Exercise material below:
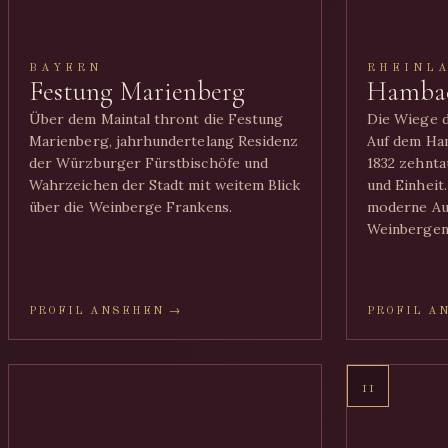
BAYERN
RHEINL
Festung Marienberg
Hambac
Über dem Maintal thront die Festung
Die Wiege 
Marienberg, jahrhundertelang Residenz
Auf dem Ha
der Würzburger Fürstbischöfe und
1832 zehnt
Wahrzeichen der Stadt mit weitem Blick
und Einheit
über die Weinberge Frankens.
moderne Au
Weinbergen 
PROFIL ANSEHEN →
PROFIL A
11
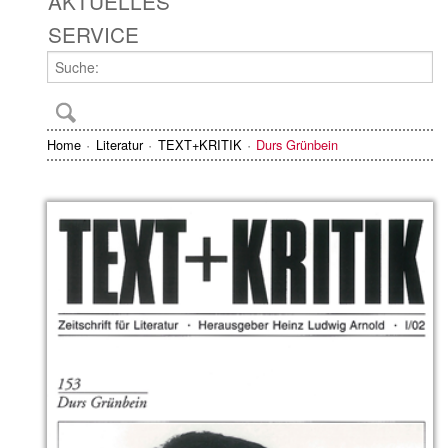
AKTUELLES
SERVICE
Home
Literatur
TEXT+KRITIK
Durs Grünbein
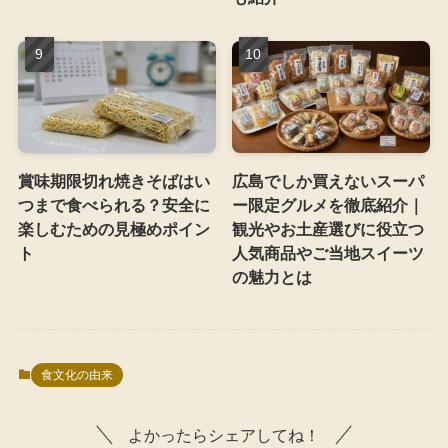
賞味期限切れ焼きそばはい
広島でしか買えないスーパ
つまで食べられる？安全に
ー限定グルメを徹底紹介｜
楽しむための見極めポイン
観光やお土産選びに役立つ
ト
人気商品やご当地スイーツ
の魅力とは
食文化の由来
よかったらシェアしてね！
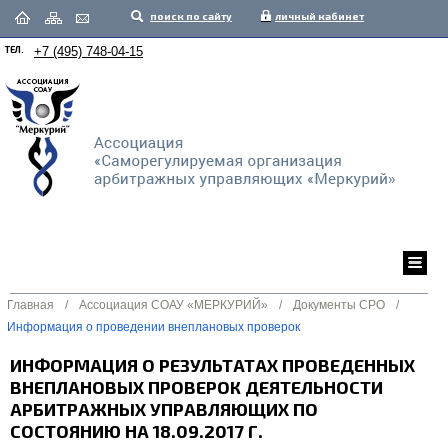
поиск по сайту
личный кабинет
ТЕЛ.
+7 (495) 748-04-15
Главная
/
Ассоциация СОАУ «МЕРКУРИЙ»
/
Документы СРО
/
Информация о проведении внеплановых проверок
ИНФОРМАЦИЯ О РЕЗУЛЬТАТАХ ПРОВЕДЕННЫХ
ВНЕПЛАНОВЫХ ПРОВЕРОК ДЕЯТЕЛЬНОСТИ
АРБИТРАЖНЫХ УПРАВЛЯЮЩИХ ПО
СОСТОЯНИЮ НА 18.09.2017 Г.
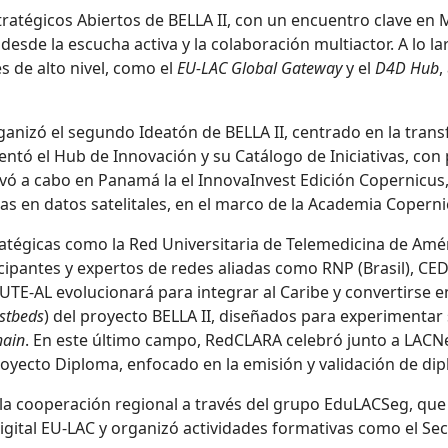
stratégicos Abiertos de BELLA II, con un encuentro clave en
esde la escucha activa y la colaboración multiactor. A lo lar
 de alto nivel, como el
EU-LAC Global Gateway
y el
D4D Hub
,
ganizó el segundo Ideatón de BELLA II, centrado en la tran
entó el Hub de Innovación y su Catálogo de Iniciativas, co
 llevó a cabo en Panamá la el InnovaInvest Edición Copernic
s en datos satelitales, en el marco de la Academia Coperni
atégicas como la Red Universitaria de Telemedicina de Amér
icipantes y expertos de redes aliadas como RNP (Brasil), CE
 RUTE-AL evolucionará para integrar al Caribe y convertirse
stbeds
) del proyecto BELLA II, diseñados para experimentar
hain
. En este último campo, RedCLARA celebró junto a LACNe
oyecto Diploma, enfocado en la emisión y validación de dip
 la cooperación regional a través del grupo EduLACSeg, que
a Digital EU-LAC y organizó actividades formativas como el S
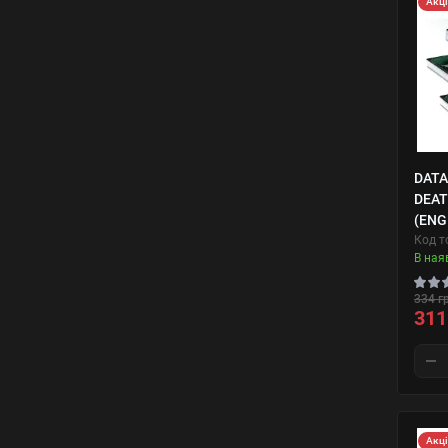
Акц
DATA
DEA
(ENG
Код т
В ная
334 г
311
Акц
End of Exercise material.
→ Request
Report every line in the items above that contains the string "BELLA", copying each line in full. Case counts.

→ Result for this exercise
stratégicos Abiertos de BELLA II, con un encuentro clave en
ganizó el segundo Ideatón de BELLA II, centrado en la tran
) del proyecto BELLA II, diseñados para experimentar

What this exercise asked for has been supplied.